Pardonner, c'est entre autre accepter de reconnaître l'autre, celui qui m'a fait mal, dans ce qu'il est, en son altérité. C'est accepter de reconnaître en lui ou en elle une part d'inconnaissance, d'imperfection, une sorte de nocturnité dont lui-même n'a pas pleinement la maîtrise. Pardonner, c'est donc ouvrir en l'être offensant un nouveau chemin sur lequel il ou elle pourra continuer d'avancer, de vivre avec un fardeau moins lourd. C'est lui permettre ainsi d'aller à la rencontre du meilleur de lui-même. Nous découvrons alors que le pardon est une forme particulière d'amour de l'autre. Jamais rien n'est perdu, tout peut toujours recommencer. Cependant, il y a également dans le pardon une dimension plus personnelle et que nous oublions souvent, c'est-à-dire qu'il y a aussi lieu de se libérer soi. Nous avons à prendre conscience que faute de pardon, nous resterons toujours hantés par un souvenir douloureux. Ce dernier ne cessera de resserrer en nous un noeud de haine et de colère. Cette colère que nous éprouvons à la fois contre nous-même puisque, quelque part, nous nous reprochons de n'avoir pas su nous défendre contre notre offenseur mais également contre celui-ci qui, outre la blessure, reste le maître de notre existence par l'emprise qu'il a sur nos souvenirs, si douloureux soient-ils. Le pardon devient pour nous, dans cette dimension personnelle, l'expression d'une farouche volonté de reprendre sa liberté. Par cette démarche, nous allons délier au fond de nous-même cette tension qui nous empoisonne la vie et nous rend prisonnier de l'événement. Ainsi, arriverons-nous à retrouver une certaine estime de nous, où la blessure n'aura plus le dernier mot, notre propre volonté ayant pris le dessus. Dès lors, nous pouvons affirmer que seule une démarche de pardon peut éliminer la haine entre nous, pour nous permettre de sortir de ce fameux cercle vicieux du « oeil pour oeil - dent pour dent ». Nous évitons ainsi une escalade dans la violence qui conduit inévitablement à l'exclusion de l'autre. Le pardon ouvre alors au plus intime de nous-même une nouvelle voie faite d'amitié, de tendresse où chacune et chacun en se "déliant" mutuellement retrouve sa liberté et redonne une certaine dignité à la relation blessée.

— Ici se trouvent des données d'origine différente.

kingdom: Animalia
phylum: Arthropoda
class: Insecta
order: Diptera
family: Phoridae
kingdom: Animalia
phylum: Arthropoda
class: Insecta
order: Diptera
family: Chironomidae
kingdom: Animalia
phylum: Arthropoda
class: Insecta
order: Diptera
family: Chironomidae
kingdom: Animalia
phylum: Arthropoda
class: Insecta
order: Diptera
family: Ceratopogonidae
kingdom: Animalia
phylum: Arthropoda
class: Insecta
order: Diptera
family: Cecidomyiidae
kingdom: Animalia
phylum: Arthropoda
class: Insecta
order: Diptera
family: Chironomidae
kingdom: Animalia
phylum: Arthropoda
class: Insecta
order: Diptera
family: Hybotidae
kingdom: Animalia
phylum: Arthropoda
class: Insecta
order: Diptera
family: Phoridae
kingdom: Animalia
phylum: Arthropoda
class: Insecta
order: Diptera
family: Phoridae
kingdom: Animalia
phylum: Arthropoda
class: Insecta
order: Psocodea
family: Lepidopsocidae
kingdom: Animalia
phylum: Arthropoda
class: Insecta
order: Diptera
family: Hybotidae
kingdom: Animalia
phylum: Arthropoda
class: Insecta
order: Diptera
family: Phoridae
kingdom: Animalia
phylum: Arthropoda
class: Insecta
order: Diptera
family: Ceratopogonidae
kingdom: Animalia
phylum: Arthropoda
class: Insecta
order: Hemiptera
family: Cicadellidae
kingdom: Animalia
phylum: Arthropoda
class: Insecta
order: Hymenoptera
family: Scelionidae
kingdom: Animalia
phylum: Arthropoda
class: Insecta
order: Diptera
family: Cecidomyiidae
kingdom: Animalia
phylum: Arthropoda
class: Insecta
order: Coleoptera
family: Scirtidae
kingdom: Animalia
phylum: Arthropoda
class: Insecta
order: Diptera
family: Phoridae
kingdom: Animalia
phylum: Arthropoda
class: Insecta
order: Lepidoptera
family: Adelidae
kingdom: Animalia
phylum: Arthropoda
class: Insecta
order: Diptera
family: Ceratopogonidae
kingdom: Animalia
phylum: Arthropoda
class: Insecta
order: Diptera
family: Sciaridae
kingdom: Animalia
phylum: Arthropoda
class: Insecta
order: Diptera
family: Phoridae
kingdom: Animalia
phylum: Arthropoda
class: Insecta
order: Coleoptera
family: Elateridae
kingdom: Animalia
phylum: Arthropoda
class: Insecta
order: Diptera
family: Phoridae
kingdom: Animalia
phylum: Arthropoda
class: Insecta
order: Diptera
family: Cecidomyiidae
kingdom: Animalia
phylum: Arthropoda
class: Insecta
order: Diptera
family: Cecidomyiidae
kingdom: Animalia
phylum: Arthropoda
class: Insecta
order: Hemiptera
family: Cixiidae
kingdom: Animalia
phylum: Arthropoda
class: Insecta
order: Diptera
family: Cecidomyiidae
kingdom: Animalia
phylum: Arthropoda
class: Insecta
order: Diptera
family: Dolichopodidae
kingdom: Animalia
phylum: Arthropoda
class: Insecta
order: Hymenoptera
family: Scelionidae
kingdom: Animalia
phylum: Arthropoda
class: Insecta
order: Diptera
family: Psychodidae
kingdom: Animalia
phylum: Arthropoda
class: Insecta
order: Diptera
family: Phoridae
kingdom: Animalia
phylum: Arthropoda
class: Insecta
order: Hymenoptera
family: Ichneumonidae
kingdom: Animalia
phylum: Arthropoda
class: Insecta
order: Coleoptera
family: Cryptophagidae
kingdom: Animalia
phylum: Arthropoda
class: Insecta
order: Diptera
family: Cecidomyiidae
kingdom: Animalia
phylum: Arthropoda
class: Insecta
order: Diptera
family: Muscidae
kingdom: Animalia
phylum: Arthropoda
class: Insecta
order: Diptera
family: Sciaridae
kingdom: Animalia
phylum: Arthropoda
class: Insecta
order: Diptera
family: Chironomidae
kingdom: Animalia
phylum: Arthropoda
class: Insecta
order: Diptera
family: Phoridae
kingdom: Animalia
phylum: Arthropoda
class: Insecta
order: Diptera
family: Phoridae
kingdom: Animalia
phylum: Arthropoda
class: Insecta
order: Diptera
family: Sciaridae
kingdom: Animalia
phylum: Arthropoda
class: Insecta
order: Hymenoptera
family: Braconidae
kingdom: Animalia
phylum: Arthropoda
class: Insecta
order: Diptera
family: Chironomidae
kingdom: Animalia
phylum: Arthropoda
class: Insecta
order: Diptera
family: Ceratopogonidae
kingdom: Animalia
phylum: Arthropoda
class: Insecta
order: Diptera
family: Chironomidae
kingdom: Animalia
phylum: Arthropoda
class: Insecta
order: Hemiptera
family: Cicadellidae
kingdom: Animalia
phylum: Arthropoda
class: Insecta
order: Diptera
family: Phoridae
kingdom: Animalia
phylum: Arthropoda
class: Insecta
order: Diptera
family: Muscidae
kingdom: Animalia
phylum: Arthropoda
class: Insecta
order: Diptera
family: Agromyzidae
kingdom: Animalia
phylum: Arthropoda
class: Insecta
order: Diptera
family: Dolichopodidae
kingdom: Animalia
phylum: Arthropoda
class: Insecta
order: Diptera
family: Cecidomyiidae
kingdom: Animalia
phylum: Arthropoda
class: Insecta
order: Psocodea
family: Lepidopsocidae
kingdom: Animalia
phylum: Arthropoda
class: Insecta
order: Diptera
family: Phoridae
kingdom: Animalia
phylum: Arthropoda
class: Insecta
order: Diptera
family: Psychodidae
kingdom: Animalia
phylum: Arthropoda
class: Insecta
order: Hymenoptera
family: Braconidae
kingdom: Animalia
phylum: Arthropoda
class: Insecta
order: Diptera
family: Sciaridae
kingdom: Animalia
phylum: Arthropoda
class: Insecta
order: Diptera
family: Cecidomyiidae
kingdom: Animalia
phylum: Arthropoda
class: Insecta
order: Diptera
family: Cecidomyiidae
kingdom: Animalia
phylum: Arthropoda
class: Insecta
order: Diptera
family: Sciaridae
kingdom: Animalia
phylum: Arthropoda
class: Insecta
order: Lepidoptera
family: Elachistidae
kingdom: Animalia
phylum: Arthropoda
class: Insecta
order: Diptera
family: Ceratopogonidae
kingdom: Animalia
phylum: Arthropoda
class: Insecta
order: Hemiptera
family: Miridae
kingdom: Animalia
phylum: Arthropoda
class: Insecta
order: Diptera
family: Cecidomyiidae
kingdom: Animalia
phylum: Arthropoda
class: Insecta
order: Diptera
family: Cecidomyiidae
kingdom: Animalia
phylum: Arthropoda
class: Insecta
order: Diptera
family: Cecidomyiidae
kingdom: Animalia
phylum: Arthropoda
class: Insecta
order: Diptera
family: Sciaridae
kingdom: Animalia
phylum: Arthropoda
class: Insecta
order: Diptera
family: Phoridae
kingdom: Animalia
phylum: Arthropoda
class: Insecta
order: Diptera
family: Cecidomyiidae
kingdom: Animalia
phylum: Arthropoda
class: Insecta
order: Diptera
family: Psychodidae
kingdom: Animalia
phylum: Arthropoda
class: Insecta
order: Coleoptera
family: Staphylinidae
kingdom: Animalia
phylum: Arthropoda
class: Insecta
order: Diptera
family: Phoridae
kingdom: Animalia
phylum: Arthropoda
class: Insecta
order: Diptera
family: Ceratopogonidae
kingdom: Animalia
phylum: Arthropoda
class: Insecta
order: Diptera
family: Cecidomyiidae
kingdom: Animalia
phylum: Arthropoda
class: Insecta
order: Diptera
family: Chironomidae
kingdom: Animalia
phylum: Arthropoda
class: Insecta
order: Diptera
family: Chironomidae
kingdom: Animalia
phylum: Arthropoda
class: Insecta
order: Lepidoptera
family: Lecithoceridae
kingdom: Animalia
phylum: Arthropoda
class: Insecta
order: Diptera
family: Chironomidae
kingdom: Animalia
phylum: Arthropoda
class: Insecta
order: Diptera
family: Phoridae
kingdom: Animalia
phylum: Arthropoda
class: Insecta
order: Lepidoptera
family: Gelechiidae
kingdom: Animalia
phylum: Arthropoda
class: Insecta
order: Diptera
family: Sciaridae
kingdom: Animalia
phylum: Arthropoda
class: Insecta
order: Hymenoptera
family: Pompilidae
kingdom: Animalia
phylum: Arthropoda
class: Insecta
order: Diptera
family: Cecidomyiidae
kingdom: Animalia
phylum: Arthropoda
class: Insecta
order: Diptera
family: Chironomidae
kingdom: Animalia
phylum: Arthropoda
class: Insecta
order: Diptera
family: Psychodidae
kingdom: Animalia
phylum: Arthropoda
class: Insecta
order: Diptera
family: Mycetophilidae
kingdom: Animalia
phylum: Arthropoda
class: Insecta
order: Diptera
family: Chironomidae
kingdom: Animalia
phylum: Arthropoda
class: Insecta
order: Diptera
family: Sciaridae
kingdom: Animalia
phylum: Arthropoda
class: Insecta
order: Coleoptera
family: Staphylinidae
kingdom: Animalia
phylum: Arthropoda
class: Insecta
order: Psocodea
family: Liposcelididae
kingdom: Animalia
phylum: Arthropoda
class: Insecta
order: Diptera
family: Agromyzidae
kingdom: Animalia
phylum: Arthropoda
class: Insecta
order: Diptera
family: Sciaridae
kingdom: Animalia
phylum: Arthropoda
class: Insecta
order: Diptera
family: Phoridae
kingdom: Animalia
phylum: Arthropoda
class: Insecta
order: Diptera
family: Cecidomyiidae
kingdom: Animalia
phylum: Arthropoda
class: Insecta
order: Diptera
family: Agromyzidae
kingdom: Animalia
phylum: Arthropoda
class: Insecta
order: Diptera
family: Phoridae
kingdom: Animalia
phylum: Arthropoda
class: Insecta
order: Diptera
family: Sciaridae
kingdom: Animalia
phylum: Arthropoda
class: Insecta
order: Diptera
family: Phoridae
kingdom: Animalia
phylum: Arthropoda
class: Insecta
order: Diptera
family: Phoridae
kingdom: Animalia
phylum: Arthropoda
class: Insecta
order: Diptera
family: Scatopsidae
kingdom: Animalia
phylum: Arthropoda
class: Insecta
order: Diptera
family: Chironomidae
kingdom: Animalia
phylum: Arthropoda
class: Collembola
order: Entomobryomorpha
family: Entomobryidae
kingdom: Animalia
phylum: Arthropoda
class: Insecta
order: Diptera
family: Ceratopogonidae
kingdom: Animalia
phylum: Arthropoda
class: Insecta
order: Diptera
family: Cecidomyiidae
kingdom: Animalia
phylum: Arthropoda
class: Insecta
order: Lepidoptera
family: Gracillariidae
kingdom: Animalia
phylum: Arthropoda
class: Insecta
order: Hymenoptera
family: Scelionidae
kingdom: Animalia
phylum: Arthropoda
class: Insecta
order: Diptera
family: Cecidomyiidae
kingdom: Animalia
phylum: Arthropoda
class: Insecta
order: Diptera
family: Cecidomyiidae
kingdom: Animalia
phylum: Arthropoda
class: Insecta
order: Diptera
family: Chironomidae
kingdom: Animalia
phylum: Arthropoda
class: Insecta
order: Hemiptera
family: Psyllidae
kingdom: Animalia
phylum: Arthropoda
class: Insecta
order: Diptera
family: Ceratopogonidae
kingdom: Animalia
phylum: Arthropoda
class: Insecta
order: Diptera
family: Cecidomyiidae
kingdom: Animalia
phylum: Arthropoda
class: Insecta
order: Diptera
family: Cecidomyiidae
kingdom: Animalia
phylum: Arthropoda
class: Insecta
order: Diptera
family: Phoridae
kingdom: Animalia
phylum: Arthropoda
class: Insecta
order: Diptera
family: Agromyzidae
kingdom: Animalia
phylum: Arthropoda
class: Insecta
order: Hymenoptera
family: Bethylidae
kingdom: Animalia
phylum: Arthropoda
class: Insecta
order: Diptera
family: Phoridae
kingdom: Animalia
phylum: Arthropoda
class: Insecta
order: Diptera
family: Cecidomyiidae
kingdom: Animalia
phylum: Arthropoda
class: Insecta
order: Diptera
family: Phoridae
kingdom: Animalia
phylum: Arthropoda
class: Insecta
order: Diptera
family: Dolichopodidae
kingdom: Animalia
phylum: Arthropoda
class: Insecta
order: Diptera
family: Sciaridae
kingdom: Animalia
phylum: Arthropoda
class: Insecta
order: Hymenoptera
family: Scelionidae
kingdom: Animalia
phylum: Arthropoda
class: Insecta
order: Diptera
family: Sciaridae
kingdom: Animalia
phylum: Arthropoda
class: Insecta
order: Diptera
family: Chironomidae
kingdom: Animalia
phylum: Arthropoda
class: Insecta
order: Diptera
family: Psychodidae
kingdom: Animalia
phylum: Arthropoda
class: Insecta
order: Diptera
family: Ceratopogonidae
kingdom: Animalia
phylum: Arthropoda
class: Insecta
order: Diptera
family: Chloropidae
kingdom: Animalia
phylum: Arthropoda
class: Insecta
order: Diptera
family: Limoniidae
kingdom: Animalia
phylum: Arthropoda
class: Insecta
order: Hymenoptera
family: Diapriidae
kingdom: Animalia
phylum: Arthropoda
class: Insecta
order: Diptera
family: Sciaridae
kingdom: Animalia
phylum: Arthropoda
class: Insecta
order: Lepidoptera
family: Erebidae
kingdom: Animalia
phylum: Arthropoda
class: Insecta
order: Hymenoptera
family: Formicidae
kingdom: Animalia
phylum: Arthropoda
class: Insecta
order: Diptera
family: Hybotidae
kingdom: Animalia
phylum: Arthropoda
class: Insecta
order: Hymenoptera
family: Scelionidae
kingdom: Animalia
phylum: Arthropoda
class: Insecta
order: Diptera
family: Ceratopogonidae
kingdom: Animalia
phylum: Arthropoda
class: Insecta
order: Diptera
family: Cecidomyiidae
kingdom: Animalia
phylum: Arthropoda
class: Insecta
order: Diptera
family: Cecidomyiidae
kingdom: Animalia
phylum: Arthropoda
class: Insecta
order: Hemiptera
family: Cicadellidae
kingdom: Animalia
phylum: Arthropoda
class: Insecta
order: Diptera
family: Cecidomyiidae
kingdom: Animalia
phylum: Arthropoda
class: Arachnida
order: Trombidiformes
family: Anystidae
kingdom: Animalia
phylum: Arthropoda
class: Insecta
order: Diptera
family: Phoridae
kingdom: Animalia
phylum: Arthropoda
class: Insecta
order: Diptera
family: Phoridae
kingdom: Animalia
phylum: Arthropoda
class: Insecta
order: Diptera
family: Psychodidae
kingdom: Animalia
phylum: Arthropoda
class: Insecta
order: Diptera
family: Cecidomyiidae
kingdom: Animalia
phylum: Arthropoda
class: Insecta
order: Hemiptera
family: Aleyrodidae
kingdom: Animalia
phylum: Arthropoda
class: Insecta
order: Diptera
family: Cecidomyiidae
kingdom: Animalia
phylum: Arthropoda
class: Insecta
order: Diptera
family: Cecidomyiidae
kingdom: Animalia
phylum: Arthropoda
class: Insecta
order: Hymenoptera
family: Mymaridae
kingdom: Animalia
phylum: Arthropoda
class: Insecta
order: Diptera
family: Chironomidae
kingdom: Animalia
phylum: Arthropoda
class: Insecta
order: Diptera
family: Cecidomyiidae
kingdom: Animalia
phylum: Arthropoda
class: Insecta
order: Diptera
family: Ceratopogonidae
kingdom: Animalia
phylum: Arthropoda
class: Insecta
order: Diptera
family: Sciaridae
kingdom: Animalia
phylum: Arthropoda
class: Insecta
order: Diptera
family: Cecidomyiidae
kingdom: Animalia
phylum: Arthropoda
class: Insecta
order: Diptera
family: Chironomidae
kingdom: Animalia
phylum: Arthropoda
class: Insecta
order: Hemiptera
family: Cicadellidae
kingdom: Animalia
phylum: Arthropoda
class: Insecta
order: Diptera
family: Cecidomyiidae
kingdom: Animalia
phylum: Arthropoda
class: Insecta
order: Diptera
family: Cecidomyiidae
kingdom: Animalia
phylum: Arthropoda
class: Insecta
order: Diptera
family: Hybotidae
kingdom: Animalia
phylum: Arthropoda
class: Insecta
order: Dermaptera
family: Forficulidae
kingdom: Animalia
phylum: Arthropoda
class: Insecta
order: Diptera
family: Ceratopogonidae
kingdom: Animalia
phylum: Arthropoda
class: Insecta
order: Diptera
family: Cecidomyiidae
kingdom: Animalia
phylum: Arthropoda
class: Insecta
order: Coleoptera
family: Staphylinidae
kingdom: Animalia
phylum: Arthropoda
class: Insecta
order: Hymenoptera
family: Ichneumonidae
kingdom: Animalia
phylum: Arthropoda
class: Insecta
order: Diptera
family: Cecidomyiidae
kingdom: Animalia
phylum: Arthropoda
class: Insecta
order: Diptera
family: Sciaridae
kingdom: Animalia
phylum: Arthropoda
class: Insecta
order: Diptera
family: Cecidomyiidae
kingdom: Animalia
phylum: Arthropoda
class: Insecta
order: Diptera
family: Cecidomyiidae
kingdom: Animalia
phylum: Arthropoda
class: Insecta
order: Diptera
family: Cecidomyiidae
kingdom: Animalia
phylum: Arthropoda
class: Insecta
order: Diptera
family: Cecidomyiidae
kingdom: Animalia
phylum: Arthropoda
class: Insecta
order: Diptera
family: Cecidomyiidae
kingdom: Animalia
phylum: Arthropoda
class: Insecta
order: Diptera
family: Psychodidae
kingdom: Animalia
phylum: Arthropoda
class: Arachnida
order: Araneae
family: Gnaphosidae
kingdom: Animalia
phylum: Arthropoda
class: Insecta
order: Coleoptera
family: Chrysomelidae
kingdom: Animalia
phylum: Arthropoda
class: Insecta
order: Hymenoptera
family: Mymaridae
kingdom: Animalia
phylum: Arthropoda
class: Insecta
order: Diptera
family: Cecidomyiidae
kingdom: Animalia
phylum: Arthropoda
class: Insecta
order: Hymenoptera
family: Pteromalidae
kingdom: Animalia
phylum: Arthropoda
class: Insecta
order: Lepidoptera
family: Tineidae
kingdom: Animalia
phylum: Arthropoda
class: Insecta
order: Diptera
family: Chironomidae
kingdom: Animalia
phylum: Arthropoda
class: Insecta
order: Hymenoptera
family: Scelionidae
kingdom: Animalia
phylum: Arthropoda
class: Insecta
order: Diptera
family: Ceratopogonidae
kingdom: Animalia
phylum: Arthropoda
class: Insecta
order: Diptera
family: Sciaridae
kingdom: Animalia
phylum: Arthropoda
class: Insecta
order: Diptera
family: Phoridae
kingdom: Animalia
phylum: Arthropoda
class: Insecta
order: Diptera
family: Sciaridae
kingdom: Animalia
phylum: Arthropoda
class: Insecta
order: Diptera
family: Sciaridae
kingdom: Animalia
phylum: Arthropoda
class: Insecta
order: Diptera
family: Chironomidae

Il est pour nous ce passage qui va permettre d'abandonner notre passé-souffrance pour prendre possession d'un futur possible, notre futur, celui qui va libérer toutes nos forces de vie, d'amour et de création, pour remarcher sur le chemin de nos existences. Alors et alors seulement, nous vivons entre nous ce que nous appelons la réconciliation, à l'image de celle proposée dans la parabole du fils prodigue. Cette dynamique de réconciliation peut sembler bien simple lorsqu'elle est enfermée dans un drapé de mots mais ô combien difficile dans la réalité de la vie. C'est pour cela que je crois que la réconciliation trouve avant tout sa source dans notre relation à notre Dieu, Père de tendresse et de miséricorde. En lui, nous pouvons la force pour dépasser ce qui semble impossible à l'être humain et par lui, nous percevons une capacité de pardon qui va au-delà de toutes nos espérances puisque le pardon divin nous est donné lorsque nous le demandons. Tout un chemin d'humilité. Au coeur de nos vies, sommes-nous capables de vraiment pardonner ? Suivons-nous l'attitude du père ou du frère de la parabole ? A chacune et chacun d'y répondre, en conscience.
Amen.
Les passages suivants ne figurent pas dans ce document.